Seguía siendo de noche cuando aterrizaron en Madrás a las cuatro y media de la madrugada. El avión rodó hasta la vieja terminal, iluminada y rodeada de una ingente multitud. Allí estaba el cuerpo de Rajiv. Por indicación del presidente de la República, lo habían llevado hasta allí para evitar que Sonia y Priyanka tuvieran que desplazarse en coche hasta la ciudad. Un aire húmedo y pegajoso les envolvió nada más salir del avión. Estaban muy nerviosas porque se acercaba el momento. El momento de verlo por última vez. ¿Qué iban a encontrarse? ¿Estaban preparadas para ello? ¿Lo soportarían? Se hacían esas preguntas mientras bajaban la escalerilla y saludaban a las personalidades que habían acudido a recibirlas.
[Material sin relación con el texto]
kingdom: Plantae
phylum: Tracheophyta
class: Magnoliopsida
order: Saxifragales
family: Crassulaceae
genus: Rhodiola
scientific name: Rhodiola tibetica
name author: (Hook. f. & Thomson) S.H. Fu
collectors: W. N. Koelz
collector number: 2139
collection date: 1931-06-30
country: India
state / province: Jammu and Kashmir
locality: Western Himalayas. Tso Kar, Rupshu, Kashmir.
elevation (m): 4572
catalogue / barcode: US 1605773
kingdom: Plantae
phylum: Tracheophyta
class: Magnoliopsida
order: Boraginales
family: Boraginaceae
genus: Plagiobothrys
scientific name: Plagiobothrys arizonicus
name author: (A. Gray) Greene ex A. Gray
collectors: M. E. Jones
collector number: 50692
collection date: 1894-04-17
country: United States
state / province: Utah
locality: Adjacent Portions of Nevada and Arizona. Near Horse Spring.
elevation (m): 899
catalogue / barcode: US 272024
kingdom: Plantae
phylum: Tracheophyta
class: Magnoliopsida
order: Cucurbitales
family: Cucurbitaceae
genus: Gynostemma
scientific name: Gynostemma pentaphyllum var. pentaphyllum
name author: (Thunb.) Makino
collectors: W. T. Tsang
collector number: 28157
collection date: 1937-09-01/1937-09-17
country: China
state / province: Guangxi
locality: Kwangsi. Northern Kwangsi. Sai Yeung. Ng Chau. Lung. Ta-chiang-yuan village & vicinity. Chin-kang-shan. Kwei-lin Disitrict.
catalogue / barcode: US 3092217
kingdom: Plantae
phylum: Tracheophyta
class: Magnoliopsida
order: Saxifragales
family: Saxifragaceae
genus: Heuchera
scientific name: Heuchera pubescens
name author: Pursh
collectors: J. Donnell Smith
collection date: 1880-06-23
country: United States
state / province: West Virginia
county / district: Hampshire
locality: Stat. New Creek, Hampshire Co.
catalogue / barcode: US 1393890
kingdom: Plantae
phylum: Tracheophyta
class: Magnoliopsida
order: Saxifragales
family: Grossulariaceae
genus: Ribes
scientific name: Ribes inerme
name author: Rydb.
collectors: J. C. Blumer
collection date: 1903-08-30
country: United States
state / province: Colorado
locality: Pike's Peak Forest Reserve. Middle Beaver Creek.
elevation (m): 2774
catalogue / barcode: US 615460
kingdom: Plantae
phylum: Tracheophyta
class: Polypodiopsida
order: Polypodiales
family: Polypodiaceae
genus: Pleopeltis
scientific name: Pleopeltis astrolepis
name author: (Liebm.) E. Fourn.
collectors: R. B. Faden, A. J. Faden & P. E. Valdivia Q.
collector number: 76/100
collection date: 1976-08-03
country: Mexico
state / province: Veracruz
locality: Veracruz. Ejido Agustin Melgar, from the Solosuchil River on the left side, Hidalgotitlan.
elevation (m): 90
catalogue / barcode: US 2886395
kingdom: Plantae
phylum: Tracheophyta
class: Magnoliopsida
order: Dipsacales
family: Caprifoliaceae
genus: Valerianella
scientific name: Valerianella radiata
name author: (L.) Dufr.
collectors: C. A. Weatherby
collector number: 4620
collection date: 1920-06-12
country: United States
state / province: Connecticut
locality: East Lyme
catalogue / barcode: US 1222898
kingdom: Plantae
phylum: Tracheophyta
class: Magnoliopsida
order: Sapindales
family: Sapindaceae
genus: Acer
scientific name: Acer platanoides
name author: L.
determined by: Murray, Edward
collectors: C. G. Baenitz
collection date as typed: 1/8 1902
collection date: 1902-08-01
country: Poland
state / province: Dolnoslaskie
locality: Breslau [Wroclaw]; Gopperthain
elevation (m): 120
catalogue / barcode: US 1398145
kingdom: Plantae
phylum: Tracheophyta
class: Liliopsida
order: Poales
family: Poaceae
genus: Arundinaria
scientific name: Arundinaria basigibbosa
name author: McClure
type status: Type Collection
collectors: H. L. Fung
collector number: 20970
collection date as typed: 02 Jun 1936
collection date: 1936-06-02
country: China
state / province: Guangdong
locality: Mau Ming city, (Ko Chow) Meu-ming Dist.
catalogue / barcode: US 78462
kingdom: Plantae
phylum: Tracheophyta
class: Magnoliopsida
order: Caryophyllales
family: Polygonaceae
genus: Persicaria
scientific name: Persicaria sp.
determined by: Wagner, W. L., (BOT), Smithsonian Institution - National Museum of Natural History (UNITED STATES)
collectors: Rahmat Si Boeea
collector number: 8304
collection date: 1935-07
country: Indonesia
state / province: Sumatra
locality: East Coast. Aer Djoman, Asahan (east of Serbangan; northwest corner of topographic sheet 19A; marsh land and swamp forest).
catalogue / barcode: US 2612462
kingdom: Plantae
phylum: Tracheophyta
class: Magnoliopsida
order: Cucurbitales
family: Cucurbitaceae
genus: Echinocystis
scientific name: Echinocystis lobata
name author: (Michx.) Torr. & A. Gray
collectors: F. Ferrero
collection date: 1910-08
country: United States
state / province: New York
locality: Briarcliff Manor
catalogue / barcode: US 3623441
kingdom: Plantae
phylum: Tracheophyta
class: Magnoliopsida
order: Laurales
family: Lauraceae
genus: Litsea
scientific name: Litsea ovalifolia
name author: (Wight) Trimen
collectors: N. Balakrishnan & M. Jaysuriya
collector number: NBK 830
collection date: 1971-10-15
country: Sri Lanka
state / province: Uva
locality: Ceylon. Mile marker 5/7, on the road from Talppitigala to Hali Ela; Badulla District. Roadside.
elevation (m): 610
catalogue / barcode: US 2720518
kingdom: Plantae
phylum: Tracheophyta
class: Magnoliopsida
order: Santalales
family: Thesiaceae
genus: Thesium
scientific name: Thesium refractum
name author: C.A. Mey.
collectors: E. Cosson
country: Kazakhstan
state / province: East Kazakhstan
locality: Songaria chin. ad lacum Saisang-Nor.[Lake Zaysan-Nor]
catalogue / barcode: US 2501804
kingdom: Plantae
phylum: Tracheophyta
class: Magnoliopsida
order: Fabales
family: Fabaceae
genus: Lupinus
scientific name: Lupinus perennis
También aquí las autoridades temían que estallasen disturbios, les dijo el gobernador. La multitud buscaba un chivo expiatorio y los ánimos en la ciudad estaban muy caldeados. Por eso habían dispuesto las medidas necesarias para que el vuelo despegase antes del amanecer. Cuando reconoció a Suman Dubey, viejo y leal amigo de Rajiv que había salido milagrosamente ileso del atentado, Sonia se echó a llorar en sus brazos.

Pero no vieron a Rajiv. No podían. Les dijeron que su cuerpo estaba tan destrozado que había sido imposible embalsamarlo. Lo único que vieron fue dos ataúdes. Uno contenía los restos de Rajiv y el otro el de su guardaespaldas, el bueno de Pradip Gupta. A partir de entonces, todo fue muy rápido. Agarradas la una a la otra, madre e hija vieron cómo los metían en las tripas del avión. Ellas volvieron a subir por la escalerilla. Una vez dentro, Sonia pidió que colocasen el ataúd a su lado. Con una mano puso una guirnalda de flores sobre el féretro, mientras con la otra se cubrió el rostro con un chal para enjugar sus lágrimas. Priyanka, al ver el ataúd amarrado así, tuvo que admitir lo que su subconsciente se negaba a aceptar, que en esa caja estaba su padre, o mejor dicho, lo que quedaba de él. Entonces no pudo contenerse más y se desmoronó. De pronto se dio cuenta de que no lo volvería a ver nunca, de que nunca más se dejaría mecer por el afecto y calidez de su padre. Se abrazó a la caja y se quedó sollozando largo rato.